Every scenario body runs against two consumer profiles — the same two a real client population reaches a Runtime through:
- In-process — direct dispatch against the Protocol control surface, no HTTP. The profile an embedder consuming Harbor as a Go library exercises.
- Over the wire — the real HTTP mux (the same one
harbor devmounts) under an HTTP test server, with the real auth middleware: JWT bearers, JSON bodies, status codes.
A pass means the Protocol surface is consistent across both profiles — what an in-process consumer observes and what a remote client observes is the same contract.
How to run it
The suite is a standard Go test in the repository:
git clone https://github.com/hurtener/Harbor
cd Harbor
go test -race ./internal/protocol/conformance/That runs the suite against the canonical stack: real task registry, real event bus, real state store, real control surface, real wire mux, real JWT validation over a real ES256 keypair — production drivers on every seam, no mocks at the boundary.
Pointing it at a runtime build under test is what the suite's Factory seam is for.
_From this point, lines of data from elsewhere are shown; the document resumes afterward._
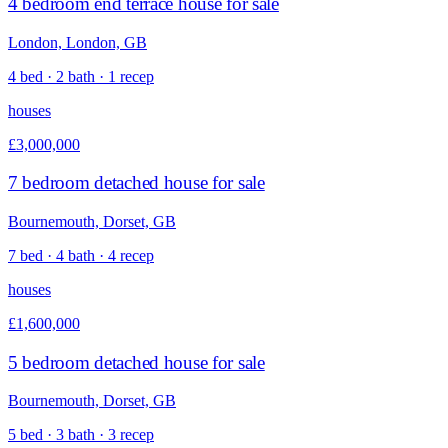
4 bedroom end terrace house for sale
London, London, GB
4 bed · 2 bath · 1 recep
houses
£3,000,000
7 bedroom detached house for sale
Bournemouth, Dorset, GB
7 bed · 4 bath · 4 recep
houses
£1,600,000
5 bedroom detached house for sale
Bournemouth, Dorset, GB
5 bed · 3 bath · 3 recep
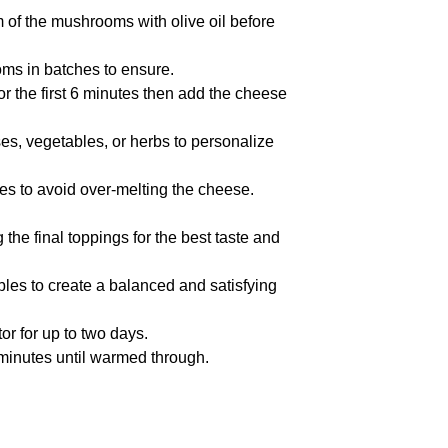
 of the mushrooms with olive oil before
oms in batches to ensure.
or the first 6 minutes then add the cheese
ses, vegetables, or herbs to personalize
tes to avoid over-melting the cheese.
he final toppings for the best taste and
bles to create a balanced and satisfying
tor for up to two days.
w minutes until warmed through.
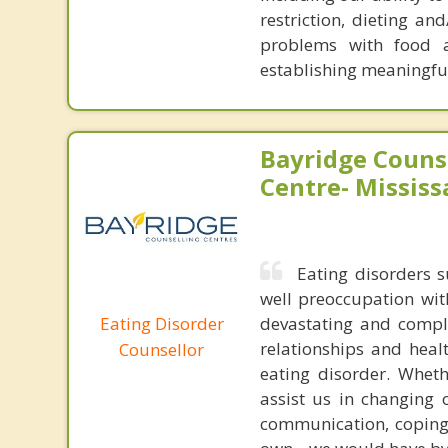
restriction, dieting an
problems with food an
establishing meaningful
Bayridge Couns
Centre- Missis
Eating disorders s
well preoccupation wi
Eating Disorder
devastating and comple
relationships and heal
Counsellor
eating disorder. Wheth
assist us in changing 
communication, coping 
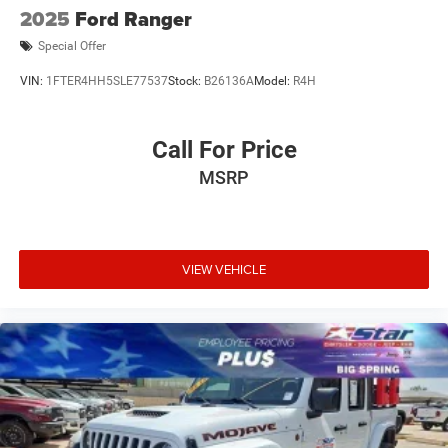
2025
Ford Ranger
Special Offer
VIN:
1FTER4HH5SLE77537
Stock:
B26136A
Model:
R4H
Call For Price
MSRP
VIEW VEHICLE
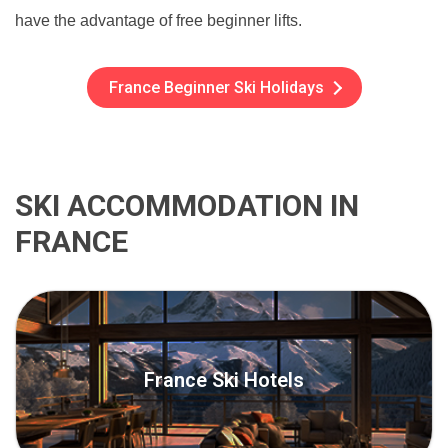
have the advantage of free beginner lifts.
France Beginner Ski Holidays
SKI ACCOMMODATION IN
FRANCE
France Ski Hotels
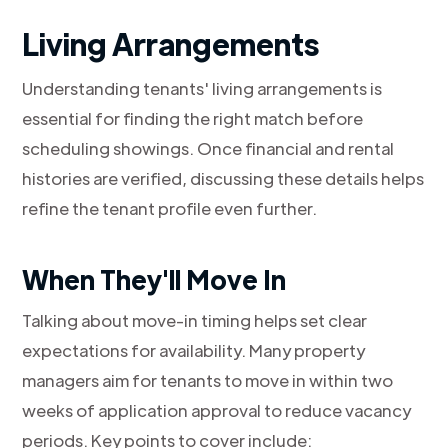
Living Arrangements
Understanding tenants' living arrangements is
essential for finding the right match before
scheduling showings. Once financial and rental
histories are verified, discussing these details helps
refine the tenant profile even further.
When They'll Move In
Talking about move-in timing helps set clear
expectations for availability. Many property
managers aim for tenants to move in within two
weeks of application approval to reduce vacancy
periods. Key points to cover include:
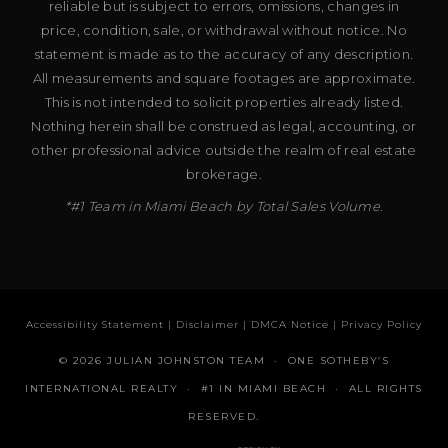
reliable but is subject to errors, omissions, changes in
price, condition, sale, or withdrawal without notice. No
statement is made as to the accuracy of any description.
All measurements and square footages are approximate.
This is not intended to solicit properties already listed.
Nothing herein shall be construed as legal, accounting, or
other professional advice outside the realm of real estate
brokerage.
*#1 Team in Miami Beach by Total Sales Volume.
Accessibility Statement
|
Disclaimer
|
DMCA Notice
|
Privacy Policy
© 2026 JULIAN JOHNSTON TEAM · ONE SOTHEBY’S
INTERNATIONAL REALTY · #1 IN MIAMI BEACH · ALL RIGHTS
RESERVED.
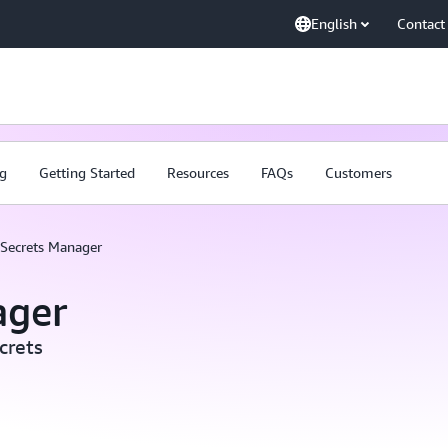
English
Contact
ng
Getting Started
Resources
FAQs
Customers
Secrets Manager
ager
crets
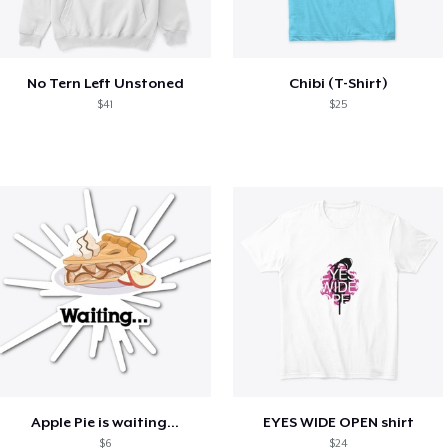
No Tern Left Unstoned
Chibi (T-Shirt)
$41
$25
Apple Pie is waiting...
EYES WIDE OPEN shirt
$6
$24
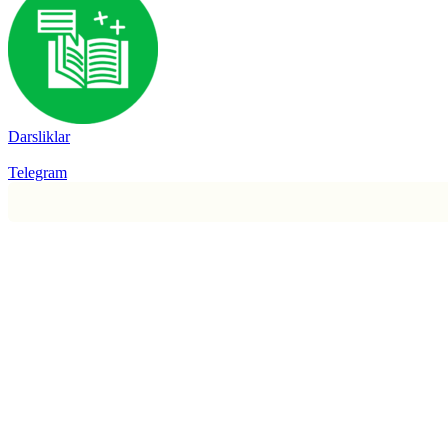
Darsliklar
Telegram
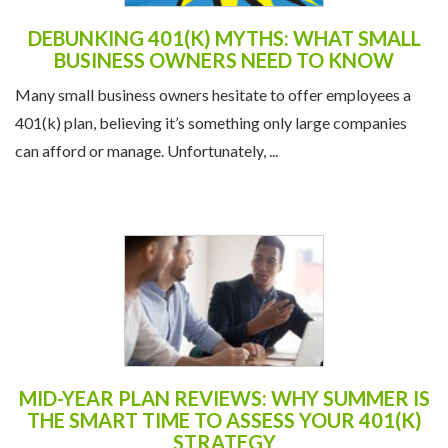
DEBUNKING 401(K) MYTHS: WHAT SMALL
BUSINESS OWNERS NEED TO KNOW
Many small business owners hesitate to offer employees a
401(k) plan, believing it’s something only large companies
can afford or manage. Unfortunately, ...
MID-YEAR PLAN REVIEWS: WHY SUMMER IS
THE SMART TIME TO ASSESS YOUR 401(K)
STRATEGY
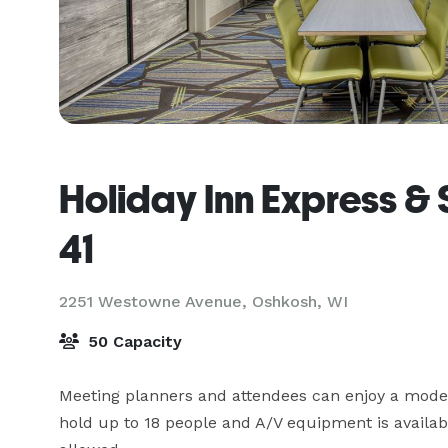
Holiday Inn Express & 
41
2251 Westowne Avenue,
Oshkosh, WI
50 Capacity
Meeting planners and attendees can enjoy a mode
hold up to 18 people and A/V equipment is available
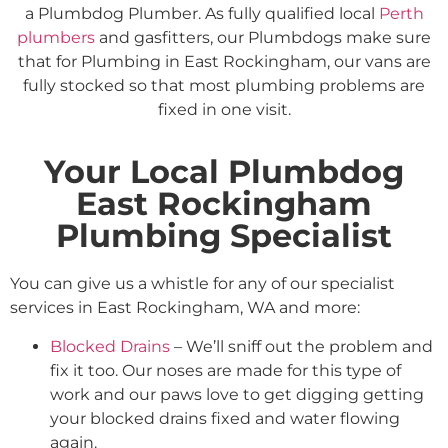
a Plumbdog Plumber. As fully qualified local
Perth
plumbers
and gasfitters, our Plumbdogs make sure
that for Plumbing in East Rockingham, our vans are
fully stocked so that most plumbing problems are
fixed in one visit.
Your Local Plumbdog
East Rockingham
Plumbing Specialist
You can give us a whistle for any of our specialist
services in East Rockingham, WA and more:
Blocked Drains
– We’ll sniff out the problem and
fix it too. Our noses are made for this type of
work and our paws love to get digging getting
your blocked drains fixed and water flowing
again.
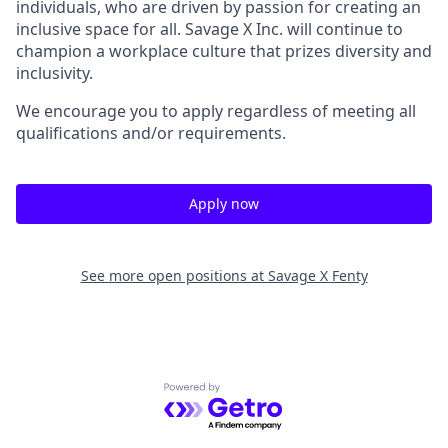
individuals, who are driven by passion for creating an
inclusive space for all. Savage X Inc.
will continue to
champion a workplace culture that prizes diversity and
inclusivity.
We encourage you to apply regardless of meeting all
qualifications and/or requirements.
Apply now
See more open positions at
Savage X Fenty
Powered by Getro.com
The suite's entry point is RunSuite(t, factory), where the factory builds a fresh stack per scenario group; Harbor's own gate is exactly one line over the canonical factory:
func TestProtocol_Conformance(t *testing.T) {
conformance.RunSuite(t, conformance.NewDefaultFactory(""))
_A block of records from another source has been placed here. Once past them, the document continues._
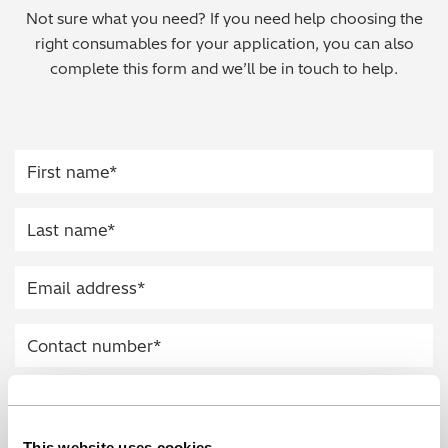
Not sure what you need? If you need help choosing the
Regulatory (RoHS/weee/ELV)
right consumables for your application, you can also
complete this form and we’ll be in touch to help.
Scrap Metals & Recycling
Silicone on Paper
This website uses cookies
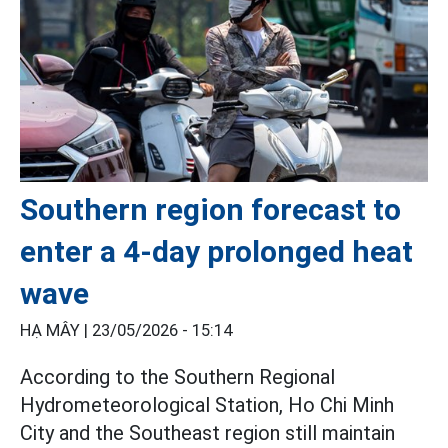
Southern region forecast to
enter a 4-day prolonged heat
wave
HẠ MÂY |
23/05/2026 - 15:14
According to the Southern Regional
Hydrometeorological Station, Ho Chi Minh
City and the Southeast region still maintain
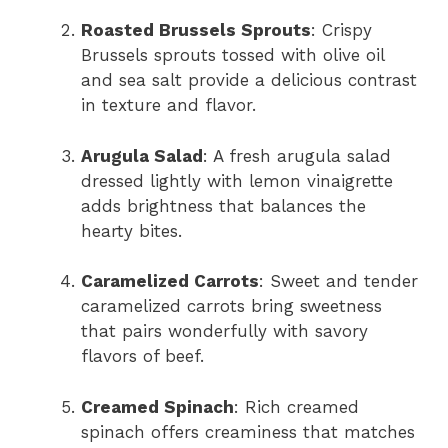
Roasted Brussels Sprouts
: Crispy
Brussels sprouts tossed with olive oil
and sea salt provide a delicious contrast
in texture and flavor.
Arugula Salad
: A fresh arugula salad
dressed lightly with lemon vinaigrette
adds brightness that balances the
hearty bites.
Caramelized Carrots
: Sweet and tender
caramelized carrots bring sweetness
that pairs wonderfully with savory
flavors of beef.
Creamed Spinach
: Rich creamed
spinach offers creaminess that matches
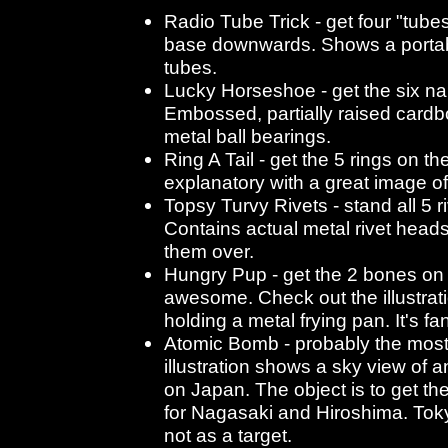
Radio Tube Trick - get four "tubes
base downwards. Shows a portab
tubes.
Lucky Horseshoe - get the six nai
Embossed, partially raised card
metal ball bearings.
Ring A Tail - get the 5 rings on the
explanatory with a great image of
Topsy Turvy Rivets - stand all 5 r
Contains actual metal rivet heads
them over.
Hungry Pup - get the 2 bones on t
awesome. Check out the illustrat
holding a metal frying pan. It's fan
Atomic Bomb - probably the most
illustration shows a sky view of
on Japan. The object is to get th
for Nagasaki and Hiroshima. Tokyo
not as a target.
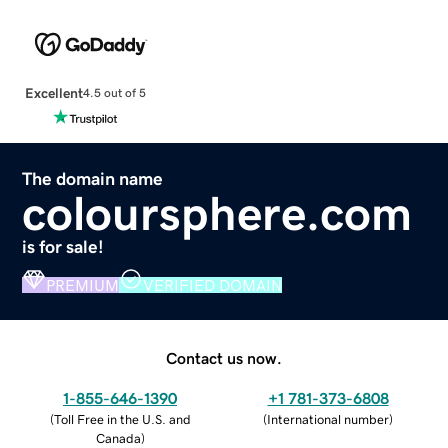
Excellent
4.5 out of 5
The domain name
coloursphere.com
is for sale!
PREMIUM
VERIFIED DOMAIN
Contact us now.
1-855-646-1390
+1 781-373-6808
(
Toll Free in the U.S. and
(
International number
)
Canada
)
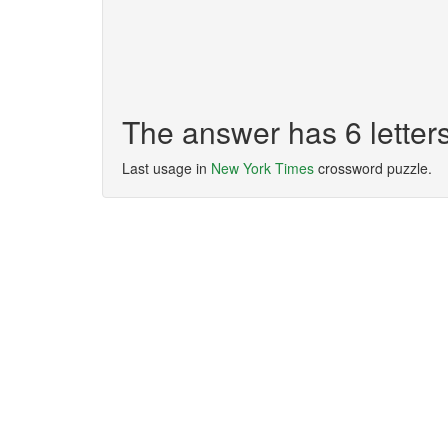
The answer has 6 lette
Last usage in
New York Times
crossword puzzle.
}To certify a modified runtime assembly — a new transport, a different driver composition, your fork — you wire a Factory that assembles YOUR stack (your control surface, your mux, your token minter) and hand it to the same RunSuite. A future Protocol transport (WebSocket, stdio) is certified through the same seam: no second conformance implementation, ever.
What a pass claims
Stated carefully, because a certification that oversells is worse than none:
A conformance pass claims wire-level compatibility with Harbor Protocol 0.1.0: every canonical method behaves per the generated reference on both consumer profiles — routes, request/response shapes, error codes with their HTTP bindings, the version and capability handshake, and the fail-closed auth posture.
What it does not claim:
- Nothing about behavioral quality behind the surface — planner reasoning, LLM output, memory strategy. The suite certifies the contract, not the agent.
- Nothing about surfaces outside the canonical registry — a vendor extension your runtime adds is invisible to it.
- Nothing about operational properties — throughput, latency, retention windows. Those are deployment characteristics, not contract.
Scope, honestly: this is an in-repo suite today
The suite lives under internal/ in the Harbor repository and runs with go test from a clone, as shown above. It is not published as an importable package or a standalone certification runner, deliberately: the right shape for an external self-certification kit (what it exports, how results are attested) should be designed against real third-party demand, not speculated. If you are building a client or an alternate runtime surface and want to certify against the suite from outside the repo — open an issue; that demand is exactly the signal the export decision is waiting on.
Until then the working posture is: clients validate themselves against a stock Runtime (which the suite has certified) using this track's documented contract — the quickstart plus the choreographies are designed to be assertable; runtime forks and embedders certify in-tree through the Factory seam.